■ WHAT THIS TASK INVOLVES
Examine the data line by line and report how many lines include the word "Interpreted", with no additional output.

[Stored data entries]
•••

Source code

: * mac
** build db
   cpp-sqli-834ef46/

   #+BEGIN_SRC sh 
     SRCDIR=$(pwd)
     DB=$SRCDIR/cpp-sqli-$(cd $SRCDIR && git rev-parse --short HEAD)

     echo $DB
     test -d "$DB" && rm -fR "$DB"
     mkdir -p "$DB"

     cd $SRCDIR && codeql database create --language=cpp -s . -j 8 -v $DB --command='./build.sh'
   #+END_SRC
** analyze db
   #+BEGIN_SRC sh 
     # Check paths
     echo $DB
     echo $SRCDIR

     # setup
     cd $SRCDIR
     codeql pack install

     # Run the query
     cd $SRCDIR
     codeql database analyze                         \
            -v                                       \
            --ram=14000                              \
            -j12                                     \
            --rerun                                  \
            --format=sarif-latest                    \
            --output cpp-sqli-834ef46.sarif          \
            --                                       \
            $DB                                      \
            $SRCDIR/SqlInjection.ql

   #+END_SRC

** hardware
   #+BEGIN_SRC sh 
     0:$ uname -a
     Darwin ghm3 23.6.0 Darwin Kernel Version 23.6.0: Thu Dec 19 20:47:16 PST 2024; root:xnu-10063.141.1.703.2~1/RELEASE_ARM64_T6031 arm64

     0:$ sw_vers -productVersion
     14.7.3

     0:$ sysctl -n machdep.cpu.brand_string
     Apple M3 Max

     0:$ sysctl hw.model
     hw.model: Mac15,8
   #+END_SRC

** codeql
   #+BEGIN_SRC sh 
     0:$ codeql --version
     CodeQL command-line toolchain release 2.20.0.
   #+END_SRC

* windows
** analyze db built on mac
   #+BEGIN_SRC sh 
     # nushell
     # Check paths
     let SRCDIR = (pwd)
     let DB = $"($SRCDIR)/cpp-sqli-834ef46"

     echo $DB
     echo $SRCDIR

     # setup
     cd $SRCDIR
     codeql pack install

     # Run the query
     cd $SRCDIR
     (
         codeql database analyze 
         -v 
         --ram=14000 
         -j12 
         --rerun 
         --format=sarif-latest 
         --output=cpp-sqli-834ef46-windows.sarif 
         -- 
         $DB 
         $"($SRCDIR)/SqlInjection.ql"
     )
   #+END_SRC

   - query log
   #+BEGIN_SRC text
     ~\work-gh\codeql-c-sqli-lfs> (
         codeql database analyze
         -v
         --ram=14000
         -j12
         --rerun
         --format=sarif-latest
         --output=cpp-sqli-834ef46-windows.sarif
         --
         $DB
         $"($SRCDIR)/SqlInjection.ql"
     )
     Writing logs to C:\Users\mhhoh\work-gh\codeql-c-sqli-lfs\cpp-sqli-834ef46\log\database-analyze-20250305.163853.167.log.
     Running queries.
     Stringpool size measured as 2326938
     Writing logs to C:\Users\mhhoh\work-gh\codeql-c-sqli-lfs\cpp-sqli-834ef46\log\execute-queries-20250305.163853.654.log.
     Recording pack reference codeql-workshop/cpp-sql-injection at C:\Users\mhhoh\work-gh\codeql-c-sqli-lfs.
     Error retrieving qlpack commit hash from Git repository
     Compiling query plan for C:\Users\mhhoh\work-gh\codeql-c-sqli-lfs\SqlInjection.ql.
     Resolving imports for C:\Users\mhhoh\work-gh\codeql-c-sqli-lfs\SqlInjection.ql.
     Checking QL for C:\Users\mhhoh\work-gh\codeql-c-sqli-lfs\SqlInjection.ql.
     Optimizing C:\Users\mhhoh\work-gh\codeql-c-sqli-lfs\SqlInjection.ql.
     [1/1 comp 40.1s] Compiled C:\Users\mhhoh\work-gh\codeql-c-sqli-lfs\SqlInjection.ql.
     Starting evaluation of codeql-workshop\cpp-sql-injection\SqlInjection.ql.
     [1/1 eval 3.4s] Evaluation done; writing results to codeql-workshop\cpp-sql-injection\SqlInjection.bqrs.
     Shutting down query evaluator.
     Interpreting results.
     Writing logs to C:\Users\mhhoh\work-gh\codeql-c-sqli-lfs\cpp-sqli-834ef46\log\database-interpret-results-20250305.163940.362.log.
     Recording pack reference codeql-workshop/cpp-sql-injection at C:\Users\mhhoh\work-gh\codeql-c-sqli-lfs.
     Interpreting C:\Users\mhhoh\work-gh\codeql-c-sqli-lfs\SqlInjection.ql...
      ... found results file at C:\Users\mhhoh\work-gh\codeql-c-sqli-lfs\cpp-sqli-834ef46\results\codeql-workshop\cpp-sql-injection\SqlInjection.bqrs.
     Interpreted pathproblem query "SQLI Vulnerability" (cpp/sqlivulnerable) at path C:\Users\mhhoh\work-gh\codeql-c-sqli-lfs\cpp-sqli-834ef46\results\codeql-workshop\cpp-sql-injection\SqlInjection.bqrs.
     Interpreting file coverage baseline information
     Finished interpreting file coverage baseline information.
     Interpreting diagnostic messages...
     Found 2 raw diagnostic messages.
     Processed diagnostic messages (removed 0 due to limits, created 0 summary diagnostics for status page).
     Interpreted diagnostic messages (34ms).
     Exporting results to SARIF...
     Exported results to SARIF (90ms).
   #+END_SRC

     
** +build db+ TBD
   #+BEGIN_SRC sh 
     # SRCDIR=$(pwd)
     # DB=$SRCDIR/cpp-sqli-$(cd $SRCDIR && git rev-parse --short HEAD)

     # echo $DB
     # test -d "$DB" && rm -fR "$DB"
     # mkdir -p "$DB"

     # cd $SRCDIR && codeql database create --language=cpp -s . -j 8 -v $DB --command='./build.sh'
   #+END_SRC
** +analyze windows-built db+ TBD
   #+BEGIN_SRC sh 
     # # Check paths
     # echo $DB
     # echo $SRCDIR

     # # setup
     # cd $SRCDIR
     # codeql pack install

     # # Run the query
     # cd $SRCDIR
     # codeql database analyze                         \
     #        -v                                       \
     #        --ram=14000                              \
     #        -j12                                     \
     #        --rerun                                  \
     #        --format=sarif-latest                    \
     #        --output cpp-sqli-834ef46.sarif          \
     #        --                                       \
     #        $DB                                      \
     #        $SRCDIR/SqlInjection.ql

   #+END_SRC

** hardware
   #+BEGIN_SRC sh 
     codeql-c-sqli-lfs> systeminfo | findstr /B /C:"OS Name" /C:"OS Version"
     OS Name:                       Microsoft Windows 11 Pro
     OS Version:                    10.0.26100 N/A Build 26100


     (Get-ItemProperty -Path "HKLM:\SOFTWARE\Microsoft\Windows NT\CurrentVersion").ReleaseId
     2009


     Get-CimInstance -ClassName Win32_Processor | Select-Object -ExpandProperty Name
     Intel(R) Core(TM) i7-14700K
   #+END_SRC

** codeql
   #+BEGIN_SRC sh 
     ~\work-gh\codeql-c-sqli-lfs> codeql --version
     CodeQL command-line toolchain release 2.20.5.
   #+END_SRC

•••

■ ANSWER SECTION
2